== Objective ==
Can you write the next part of the Usenet post below about measuring astronomical distances, picking up right after its final sentence?

== Excerpt ==
☆ ☆ ☆ ☆

Relay-Version: version B 2.10 5/3/83; site utzoo.UUCP
Posting-Version: version B 2.10.1 6/24/83; site alice.UUCP
Path: utzoo!watmath!clyde!burl!ulysses!allegra!alice!td
From: td@alice.UUCP (Tom Duff)
Newsgroups: net.astro
Subject: Re: Measurement of Light Years and Distance
Message-ID: <3049@alice.UUCP>
Date: Fri, 19-Oct-84 11:24:02 EDT
Article-I.D.: alice.3049
Posted: Fri Oct 19 11:24:02 1984
Date-Received: Sun, 21-Oct-84 11:35:42 EDT
References: <872@ihuxp.UUCP>
Organization: AT&T Bell Laboratories, Murray Hill
Lines: 59

The problem of measuring astronomical distance always puzzled me as well.
It turns out that it's all VERY indirect.  The distance to nearby (less than
a few parsecs) objects can be measured by parallax.  Because there is a slight
perspective shift when observing nearby stars from opposite ends of the earths
orbit, we can effectively triangulate their positions by measuring their angular
shift relative to the more distant (and therefore relatively stationary) stars.
The use of parsecs as a unit of distance is an artifact of this means of
measurement.  One parsec is the altitude of an isosceles triangle whose
base is the diameter of the earth's orbit and whose opposite-the-base angle
is one second of arc.  This is the distance to a star whose stellar parallax is
one second.

Now that I think of it,  I'm not sure how the diameter of the earth's orbit
would be measured.  I guess you could use the parallax from simultaneous distant
observations of planets to fix their orbits and then use Kepler's laws to
compute the size of earth's orbit.  (But, how did Kepler do the measurements
to establish his laws in the first place?)

Anyway, the next step is to notice that the period of certain variable stars
(called Cepheid variables after the constellation in which the first one was
noticed) whose distance we can measure by parallax
is a function of their absolute brightness (i.e. the luminous flux at their
surface.)  Since we can measure the period and apparent brightness of Cepheid
variables, we can use the fact that apparent brightness decreases by an inverse square law to
compute the distance to many stars whose parallax is too small to measure.

☆ ☆ ☆ ☆

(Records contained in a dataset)

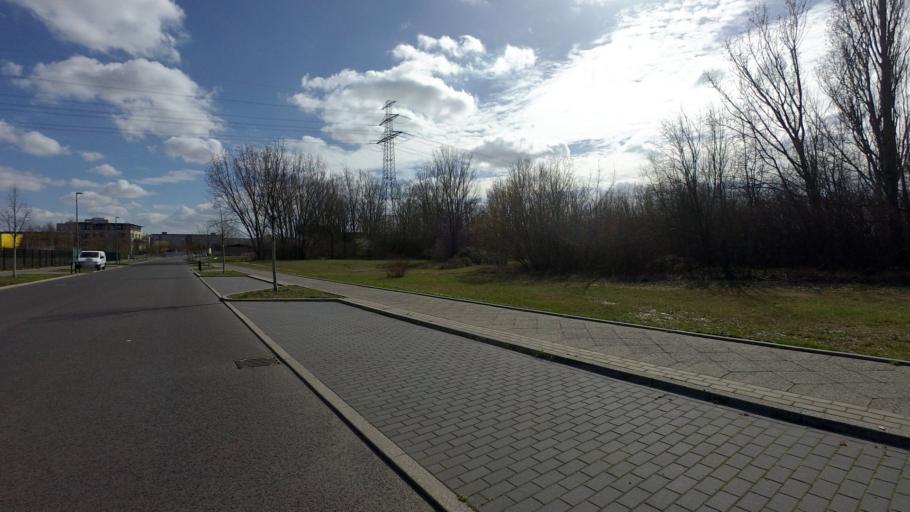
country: DE
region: Berlin
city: Falkenberg
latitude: 52.5599
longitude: 13.5419
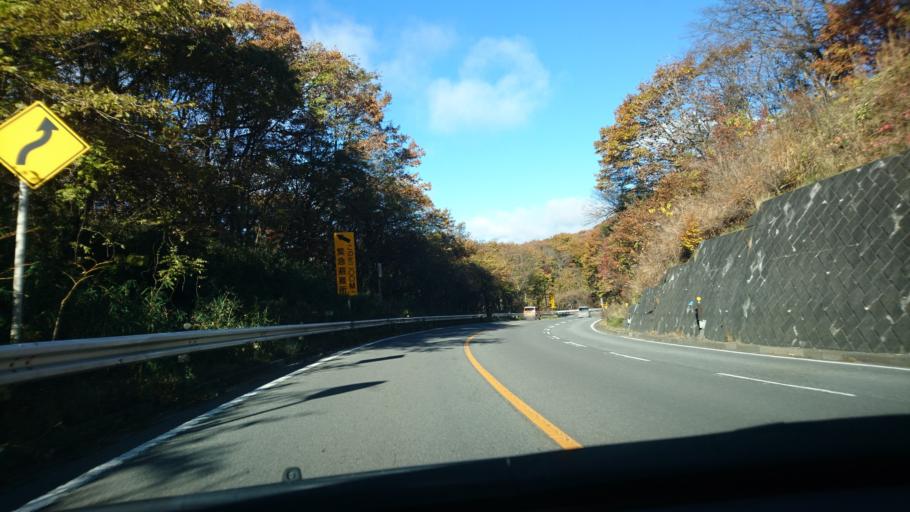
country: JP
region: Nagano
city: Saku
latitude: 36.3260
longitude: 138.6469
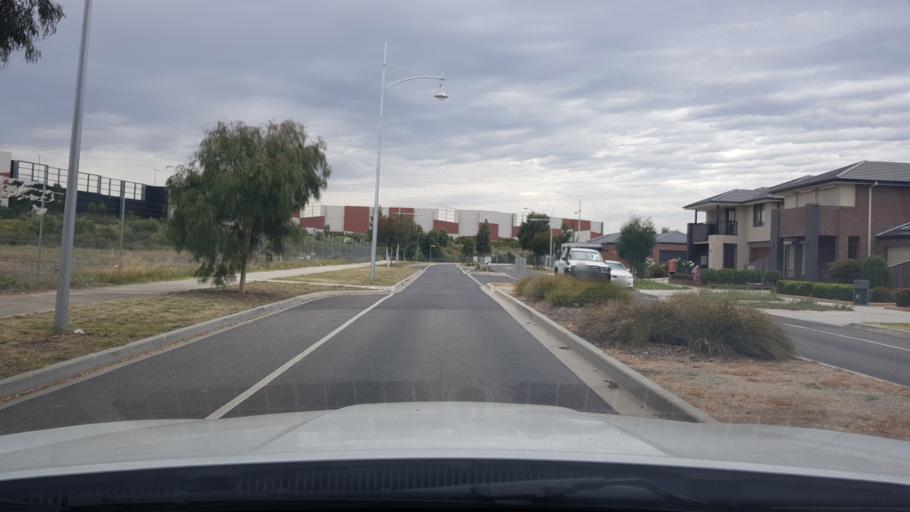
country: AU
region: Victoria
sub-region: Whittlesea
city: Lalor
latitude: -37.6593
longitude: 144.9969
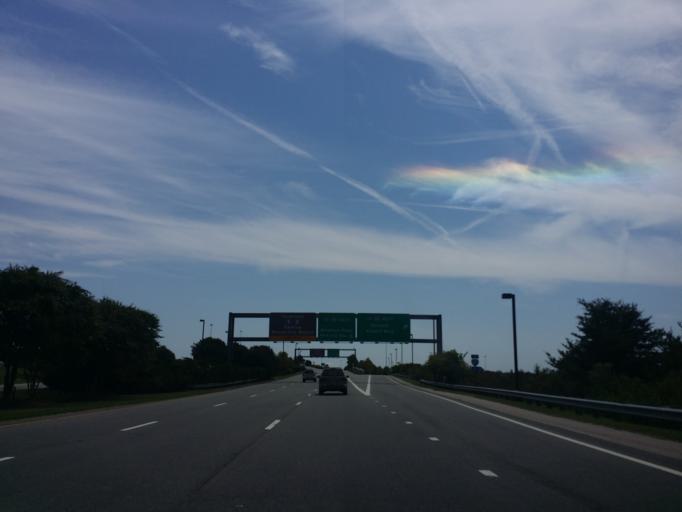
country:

☆ ☆ ☆ ☆

== Result below ==
In fact, distances to nearby galaxies can be measured by observation of
particularly bright Cepheids within them.  This is how it was first established
that the spiral nebulae were much farther away than any star in the galaxy,
and that there were in fact other galaxies.  (Imagine being the first person to
recognize that the universe isn't just thousands of light-years wide, but millions!)

The next step (due to Edwin Hubble?) is to notice that all the galaxies whose
distance we can measure seem to be moving away from us with a velocity that
varies directly with their distance (i.e. the universe is expanding.)  We
can measure their velocities by looking at the amount of Doppler shift of certain
characteristic lines of their spectra.  This is how the distances of the most
distant objects in the universe are measured.

As I said, this is an extremely indirect way to measure distance.  Each step
depends on lines of reasoning that may have flaws.  For example, the diminution
of stellar brightness might not be governed by an inverse square law.  If
space is filled, however tenuously, with small dust particles that absorb
light, the attenuation will have an exponential term that will certainly
dominate at stellar distances.
Furthermore, those Cepheids that seem to be in other galaxies may
not be related to them at all and may just but superimposed from our
point of view (but see below.)  Also, it was not known for many years that
there are two different kinds (or `populations') of Cepheid variables, which
obey different period/luminance laws.

The best `plausible reasoning' argument I know for all of this is as follows:
Stars and galaxies are not distributed uniformly across the night sky.
The seem to be organized into recursive clusters (i.e. clusters of clusters of
clusters of ...)  Unless this clustering is some sort of cosmic practical
joke on the human race, the measured distances to objects within these clusters
should also cluster.  And they do, so well that when astronomers notice an object
within a cluster has a measured distance very different from its neighbours,
it is taken as a sign that something very strange and worthy of detailed
examination is afoot.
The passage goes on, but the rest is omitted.